WORK ORDER: If pictures appear in the lines below, skip them and copy exactly the lines from the one containing "pluviales urbanas y" through the one containing "На информационном ресурсе применяются", and nothing else.

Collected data
##########

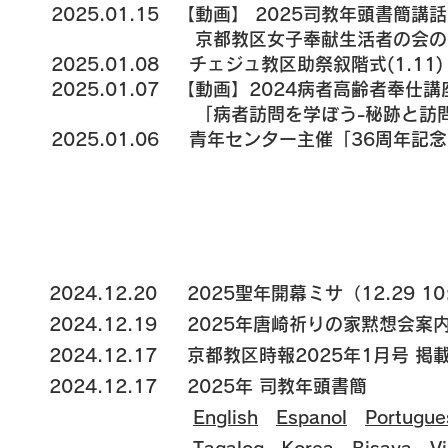
2025.01.15 【動画】 2025司教年頭書簡講話
​ 京都教区女子奉献生活者の会の集い
2025.01.08
チェジュ教区助祭叙階式(1.11)
2025.01.07 【動画】2024病者高齢者奉仕講
​ 「病者訪問を学ぼう-秘跡と訪問の
2025.01.06
青年センター主催「36周年記念イ
2024.12.20 2025聖年開幕ミサ（12.29 1
2024.12.19 2025年唐崎祈りの家黙想会案
2024.12.17
京都教区時報2025年1月号 掲
2024.12.17 2025年 司教年頭書簡
English
Espanol
Portugue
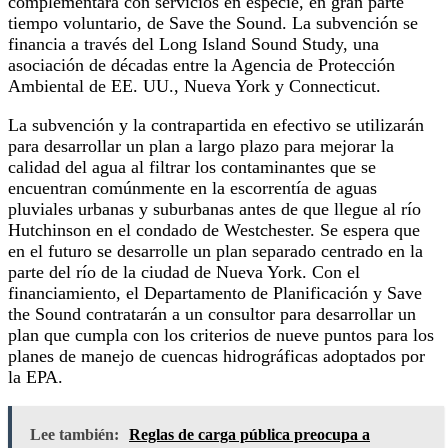
complementará con servicios en especie, en gran parte
tiempo voluntario, de Save the Sound. La subvención se
financia a través del Long Island Sound Study, una
asociación de décadas entre la Agencia de Protección
Ambiental de EE. UU., Nueva York y Connecticut.
La subvención y la contrapartida en efectivo se utilizarán
para desarrollar un plan a largo plazo para mejorar la
calidad del agua al filtrar los contaminantes que se
encuentran comúnmente en la escorrentía de aguas
pluviales urbanas y suburbanas antes de que llegue al río
Hutchinson en el condado de Westchester. Se espera que
en el futuro se desarrolle un plan separado centrado en la
parte del río de la ciudad de Nueva York. Con el
financiamiento, el Departamento de Planificación y Save
the Sound contratarán a un consultor para desarrollar un
plan que cumpla con los criterios de nueve puntos para los
planes de manejo de cuencas hidrográficas adoptados por
la EPA.
Lee también:
Reglas de carga pública preocupa a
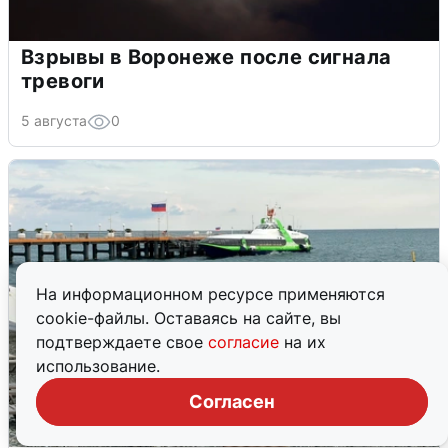
Взрывы в Воронеже после сигнала
тревоги
5 августа
0
На информационном ресурсе применяются
cookie-файлы. Оставаясь на сайте, вы
подтверждаете свое
согласие
на их
использование.
Согласен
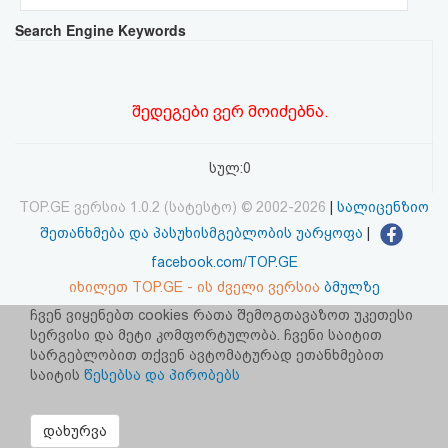
აღდგენა
Search Engine Keywords
HTML
კოდი
შედეგები ვერ მოიძებნა.
სალიცენზიო
სულ:0
შეთანხმება
TOP.GE ვერსია 1.0.2 (სატესტო) © 2002-2026
|
სალიცენზიო
და
შეთანხმება და პასუხისმგებლობის უარყოფა
|
facebook.com/TOP.GE
პასუხისმგებლობის
იხილეთ TOP.GE - ის ძველი ვერსია
ბმულზე
უარყოფა
ჩვენ ვიყენებთ cookies რათა შემოგთავაზოთ უკეთესი
სერვისი და მეტი კომფორტულობა. ჩვენი საიტით
რეკლამა TOP.GE - ზე
სარგებლობით თქვენ ავტომატურად ეთანხმებით
TOP.GE-ს სერვერების განთავსებას და ინტერნეტთან კავშირს
საიტის
წესებსა და პირობებს
უზრუნველყოფს:
CLOUD9
დახურვა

##########

SOLUTION FOR THIS PROBLEM:
pluviales urbanas y suburbanas antes de que llegue al río
Hutchinson en el condado de Westchester. Se espera que
en el futuro se desarrolle un plan separado centrado en la
parte del río de la ciudad de Nueva York. Con el
financiamiento, el Departamento de Planificación y Save
the Sound contratarán a un consultor para desarrollar un
plan que cumpla con los criterios de nueve puntos para los
planes de manejo de cuencas hidrográficas adoptados por
la EPA.
Lee también:
Reglas de carga pública preocupa a
Взрывы в Воронеже после сигнала
тревоги
5 августа
0
На информационном ресурсе применяются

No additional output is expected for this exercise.